The Perplexed Persona of Frantz Fanon's Peau noire, masques blancs

Jane Hiddleston

Abstract


Fanon's increasing popularity among postcolonial critics, together with his militant revolutionary activity and impact on subsequent anti-racist movements, have led him to be a fascinating subject for more than one biographer. Alice Cherki's Frantz Fanon: un portrait is an intimate testimony to Fanon's life from the point of view of a psychiatrist who worked with him, and was first published by Seuil in 2000, the same year as David Macey's mammoth historical study Frantz Fanon: A Life, published by Granta.
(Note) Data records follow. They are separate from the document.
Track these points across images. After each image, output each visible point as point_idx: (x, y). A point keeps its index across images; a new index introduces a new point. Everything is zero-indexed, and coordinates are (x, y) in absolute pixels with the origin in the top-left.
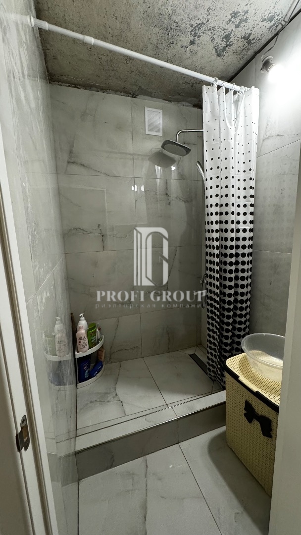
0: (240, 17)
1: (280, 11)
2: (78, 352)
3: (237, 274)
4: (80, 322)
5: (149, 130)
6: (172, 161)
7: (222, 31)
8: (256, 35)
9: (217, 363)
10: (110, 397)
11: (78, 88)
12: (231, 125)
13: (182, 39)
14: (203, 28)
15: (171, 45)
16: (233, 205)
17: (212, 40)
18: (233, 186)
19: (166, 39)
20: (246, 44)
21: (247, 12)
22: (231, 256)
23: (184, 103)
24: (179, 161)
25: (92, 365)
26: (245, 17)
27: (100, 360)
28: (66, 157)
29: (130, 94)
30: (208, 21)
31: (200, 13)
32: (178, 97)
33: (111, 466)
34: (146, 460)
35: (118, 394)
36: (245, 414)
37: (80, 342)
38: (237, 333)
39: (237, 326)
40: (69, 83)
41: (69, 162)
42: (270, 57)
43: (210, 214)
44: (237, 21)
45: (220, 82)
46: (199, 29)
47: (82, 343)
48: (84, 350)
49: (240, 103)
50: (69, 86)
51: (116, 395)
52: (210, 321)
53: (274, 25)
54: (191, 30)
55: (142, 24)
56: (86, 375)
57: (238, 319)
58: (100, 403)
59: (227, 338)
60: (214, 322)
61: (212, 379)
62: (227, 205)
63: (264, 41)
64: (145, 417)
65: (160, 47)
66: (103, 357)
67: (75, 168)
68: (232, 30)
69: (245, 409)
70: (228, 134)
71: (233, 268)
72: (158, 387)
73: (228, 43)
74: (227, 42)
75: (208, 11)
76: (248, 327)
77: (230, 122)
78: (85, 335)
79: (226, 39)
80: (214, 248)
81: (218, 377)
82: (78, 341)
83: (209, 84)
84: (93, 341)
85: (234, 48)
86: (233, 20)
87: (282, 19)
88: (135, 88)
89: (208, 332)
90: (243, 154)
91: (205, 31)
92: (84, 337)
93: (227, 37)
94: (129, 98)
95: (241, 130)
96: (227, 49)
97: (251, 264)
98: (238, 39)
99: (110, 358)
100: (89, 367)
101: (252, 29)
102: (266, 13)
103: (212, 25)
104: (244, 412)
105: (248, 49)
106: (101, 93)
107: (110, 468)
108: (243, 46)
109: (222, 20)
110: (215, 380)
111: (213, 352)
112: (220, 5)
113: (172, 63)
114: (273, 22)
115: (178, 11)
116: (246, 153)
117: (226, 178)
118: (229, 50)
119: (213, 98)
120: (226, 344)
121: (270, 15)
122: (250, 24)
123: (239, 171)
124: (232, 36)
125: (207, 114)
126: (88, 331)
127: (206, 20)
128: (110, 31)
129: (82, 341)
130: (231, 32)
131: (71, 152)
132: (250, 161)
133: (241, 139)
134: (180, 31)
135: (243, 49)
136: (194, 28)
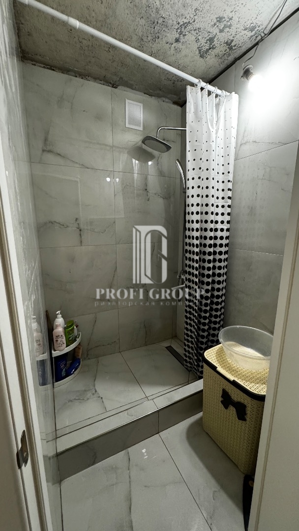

These joined David Caute's summary Fanon of 1970 and Albert Memmi's self-consciously playful biographical article, 'La vie impossible de Frantz Fanon' ['The Impossible Life of Frantz Fanon'] of 1971. It is striking, however, how many studies imply a certain mutability in the Fanonian persona, a protean quality indicating that this is an elusive thinker who wore a series of masks.
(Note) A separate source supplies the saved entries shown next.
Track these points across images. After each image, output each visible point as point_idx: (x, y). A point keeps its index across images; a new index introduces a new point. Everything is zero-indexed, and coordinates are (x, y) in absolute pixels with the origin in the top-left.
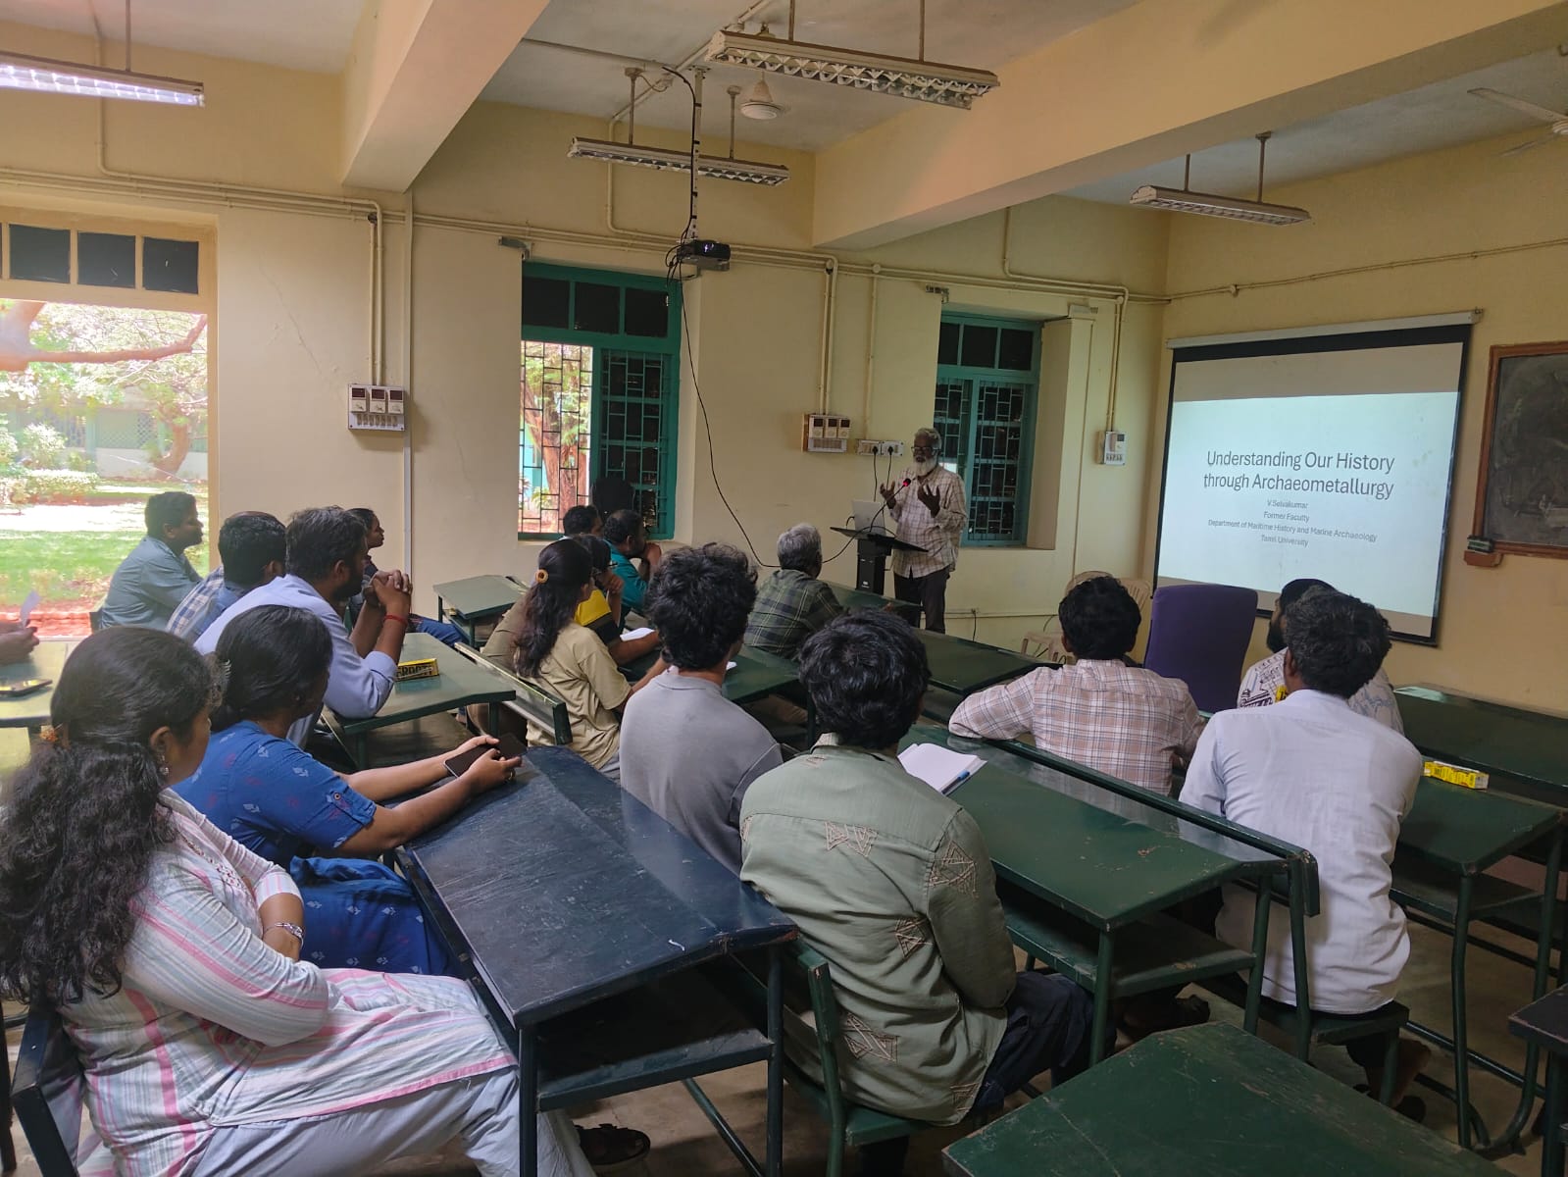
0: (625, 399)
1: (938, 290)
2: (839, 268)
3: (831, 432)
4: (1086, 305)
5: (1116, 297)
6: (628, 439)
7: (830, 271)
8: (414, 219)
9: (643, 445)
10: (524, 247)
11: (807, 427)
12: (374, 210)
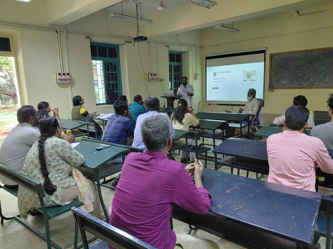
0: (110, 72)
1: (168, 46)
2: (151, 42)
3: (153, 77)
4: (191, 49)
5: (195, 47)
6: (112, 81)
7: (149, 43)
8: (66, 32)
9: (115, 82)
10: (90, 38)
11: (149, 76)
12: (57, 30)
This article will probe further the mobility and intractability of the Fanon of these various biographies by exploring the various ways in which the thinker stages himself in the frequently autobiographical Peau noire, masques blancs. As a francophone intellectual militating against colonialism, Fanon knows he retains a precarious relation with the colonised more generally and writes from a position that is on some level estranged from that of the masses in whose name he argues. As a result, his text presents a perplexed persona who, alienated both by colonialist racist discourse and by his position as a francophone intellectual in the margins of colonised society, nervously alters the identity of the self he stages. Peau noire has an autobiographical dimension that is usually overlooked, but even more, the autobiographical 'je' is not one that knows itself fully or that remains constant in its identifications with the Antilleans, the 'negres', the colonised or merely the 'men' in whose name he speaks. If Peau noire is on the one hand, then, an assertive and militant critique of colonialism, its narrating persona is a slippery figure unable, or perhaps purposely unwilling, to tie the polemic to a specific identitarian position.